What Does a Health Insurance Plan Cover?
There are different kinds of health insurance plans available, each type of health plan follows a certain schedule of benefits and coverages as agreed upon or mandated by the health insurance company. Whilst, Affordable Care Act (ACA) health plans cover pre-existing conditions and do not increase the rate or the premium based on health conditions or disease state, other insurance types like: Short Term Health Insurance Plans or Fixed Indemnity plans may not cover pre-existing health conditions.
While an individual health insurance plan cover the expenses incurred from medical services and prescription medications, there is a shared cost between the insured and the insurance company. These costs are determined in the health insurance plan’s SBC (Summary of Benefits and Coverage). It is important to read and understand the components in the health insurance plan SBC so you can make better decisions on which plan metal tier (Silver, Bronze, Gold) you would like to enroll in. In addition, the health insurance plan’s SBC helps you make a more educated decision on your health care services. In this blog will discuss all the components in the SBC, definitions, and an example of how it reflects on your healthcare costs.
Difference Metal Tiers and the Cost Sharing:
Plan Metal Tier
Health Insurance Plan Pays
Your share of costs for services that a plan covers that you must pay out of your own pocket (sometimes called “out-of-pocket costs”). Some examples of cost sharing are copayments, deductibles, and coinsurance. Family cost sharing is the share of cost for deductibles and out-of-pocket costs you and your spouse and/or child(ren) must pay out of your own pocket. Other costs, including your premiums, penalties you may have to pay, or the cost of care a plan doesn’t cover usually aren’t considered cost sharing.
Where to find the health insurance plan metal tier?
See the images to better learn where the Plan Medical Tier is located by the health insurance plan.
What is a Copay or Copayment?
A fixed amount (for example, $30) you pay for a covered health care service, usually when you receive the service. The amount can vary by the type of covered health care service. See image below to find where the copayments are usually listed on the health plan. In this example, the primary care visit is Free (no copay is required) and the Specialist visit is $30 copay per visit.
What is a deductible?
The deductible is the dollar amount paid by you before the health insurance plan starts paying for covered services. Some health insurance plans have lower deductible, as low as $0, and other plans have higher deductible (Bronze plans). Generally, if you anticipate using your health insurance plan extensively for medica services, then you would need a Silver or Gold plan that normally has lower deductibles. If you only use your health insurance plan for emergencies or just for your annual physical exam, then a high deductible plan may be a better fit for you. Higher deductible plans have lower premiums per month.

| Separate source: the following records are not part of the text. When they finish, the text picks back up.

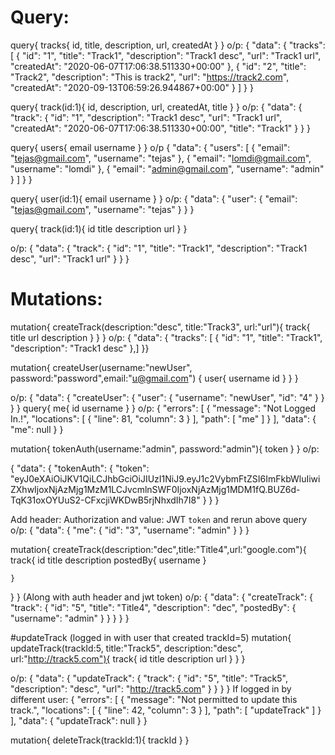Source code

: # Query:
query{
  tracks{
    id,
    title,
    description,
    url,
    createdAt
  }
}
o/p:
{
  "data": {
    "tracks": [
      {
        "id": "1",
        "title": "Track1",
        "description": "Track1 desc",
        "url": "Track1 url",
        "createdAt": "2020-06-07T17:06:38.511330+00:00"
      },
      {
        "id": "2",
        "title": "Track2",
        "description": "This is track2",
        "url": "https://track2.com",
        "createdAt": "2020-09-13T06:59:26.944867+00:00"
      }
    ]
  }
}

query{
  track(id:1){
    id,
    description,
    url,
    createdAt,
    title
  }
}
o/p:
{
  "data": {
    "track": {
      "id": "1",
      "description": "Track1 desc",
      "url": "Track1 url",
      "createdAt": "2020-06-07T17:06:38.511330+00:00",
      "title": "Track1"
    }
  }
}

query{
users{
  email
  username
}
}
o/p
{
  "data": {
    "users": [
      {
        "email": "tejas@gmail.com",
        "username": "tejas"
      },
      {
        "email": "lomdi@gmail.com",
        "username": "lomdi"
      },
      {
        "email": "admin@gmail.com",
        "username": "admin"
      }
    ]
  }
}

query{
  user(id:1){
    email
    username
  }
}
o/p: 
{
  "data": {
    "user": {
      "email": "tejas@gmail.com",
      "username": "tejas"
    }
  }
}

query{
  track(id:1){
    id
    title
    description
    url
  }
}

o/p:
{
  "data": {
    "track": {
      "id": "1",
      "title": "Track1",
      "description": "Track1 desc",
      "url": "Track1 url"
    }
  }
}

# Mutations:
mutation{
  createTrack(description:"desc", title:"Track3", url:"url"){
    track{
      title
      url
      description
    }
  }
}
o/p:
{
  "data": {
    "tracks": [
      {
        "id": "1",
        "title": "Track1",
        "description": "Track1 desc"
      },]
}}

mutation{
  createUser(username:"newUser", password:"password",email:"u@gmail.com")
  {
    user{
      username
      id
    }
  }
}

o/p:
{
  "data": {
    "createUser": {
      "user": {
        "username": "newUser",
        "id": "4"
      }
    }
  }
}
query{
  me{
    id
    username
  }
}
o/p:
{
  "errors": [
    {
      "message": "Not Logged In.!",
      "locations": [
        {
          "line": 81,
          "column": 3
        }
      ],
      "path": [
        "me"
      ]
    }
  ],
  "data": {
    "me": null
  }
}

mutation{
  tokenAuth(username:"admin", password:"admin"){
    token
  }
}
o/p:

{
  "data": {
    "tokenAuth": {
      "token": "eyJ0eXAiOiJKV1QiLCJhbGciOiJIUzI1NiJ9.eyJ1c2VybmFtZSI6ImFkbWluIiwiZXhwIjoxNjAzMjg1MzM1LCJvcmlnSWF0IjoxNjAzMjg1MDM1fQ.BUZ6d-TqK31oxOYUuS2-CFxcjiWKDwB5rjNhxdIh7I8"
    }
  }
}

Add header: Authorization and value: JWT `token` and rerun above query
o/p:
{
  "data": {
    "me": {
      "id": "3",
      "username": "admin"
    }
  }
}

mutation{
  createTrack(description:"dec",title:"Title4",url:"google.com"){
    track{
      id
      title
      description
      postedBy{
        username
      }
      
    }
    
  }
}
(Along with auth header and jwt token)
o/p:
{
  "data": {
    "createTrack": {
      "track": {
        "id": "5",
        "title": "Title4",
        "description": "dec",
        "postedBy": {
          "username": "admin"
        }
      }
    }
  }
}

#updateTrack
(logged in with user that created trackId=5)
 mutation{
  updateTrack(trackId:5, title:"Track5", description:"desc", url:"http://track5.com"){
    track{
      id
      title
      description
      url
    }
  }
}

o/p:
{
  "data": {
    "updateTrack": {
      "track": {
        "id": "5",
        "title": "Track5",
        "description": "desc",
        "url": "http://track5.com"
      }
    }
  }
}
If logged in by different user:
{
  "errors": [
    {
      "message": "Not permitted to update this track.",
      "locations": [
        {
          "line": 42,
          "column": 3
        }
      ],
      "path": [
        "updateTrack"
      ]
    }
  ],
  "data": {
    "updateTrack": null
  }
}

mutation{
  deleteTrack(trackId:1){
    trackId
  }
}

You can always add a Fixed benefit medical plan to cover for the out of pocket costs or the high deductible.
What is a health insurance plan network?
The health plan network is set by the insurance carrier. The network determines what medical providers and hospitals are covered by the health insurance plan. Some health insurance plans do not allow for services to be covered by outside the network providers. Nonetheless, some health insurance carriers allow you to see doctors out of network but at a higher deductible or out of pocket cost. Always consult with your insurance agent or read your health insurance plan’s SBC before seeing out of network providers.
Some PPO health insurance plans allow you to see doctors out of your network subject to higher deductible and higher out of pocket costs.
Do Medicare Supplement Plans Have a Network?
No. Medicare Supplement plans or Medigap plans pay for the 20% of the Medicare covered services not paid by Medicare Part A and Part B. Note that Medicare Supplement plans do not cover prescription drugs. You need to enroll in a standalone separate Part D (Prescription Drug Plan) to get medications coverage,
Do Medicare Advantage Plans Have a Network?
Yes. Medicare Advantage Plans have a network of providers and hospitals that the plan would cover for services. Medicare Advantage plans have either HMO or PPO network. These plans work similar to individual health plans. Medicare Advantage Plans may have a deductible and Maximum Out of Pocket to meet annually. There are also Copays and Coinsurance that you may need to pay for services. Most of Medicare Advantage plans have prescription drug coverage included, so you do not need to purchase a separate Part D. In fact, if you have a Medicare Advantage plan, you can not enroll in a separate part D plan.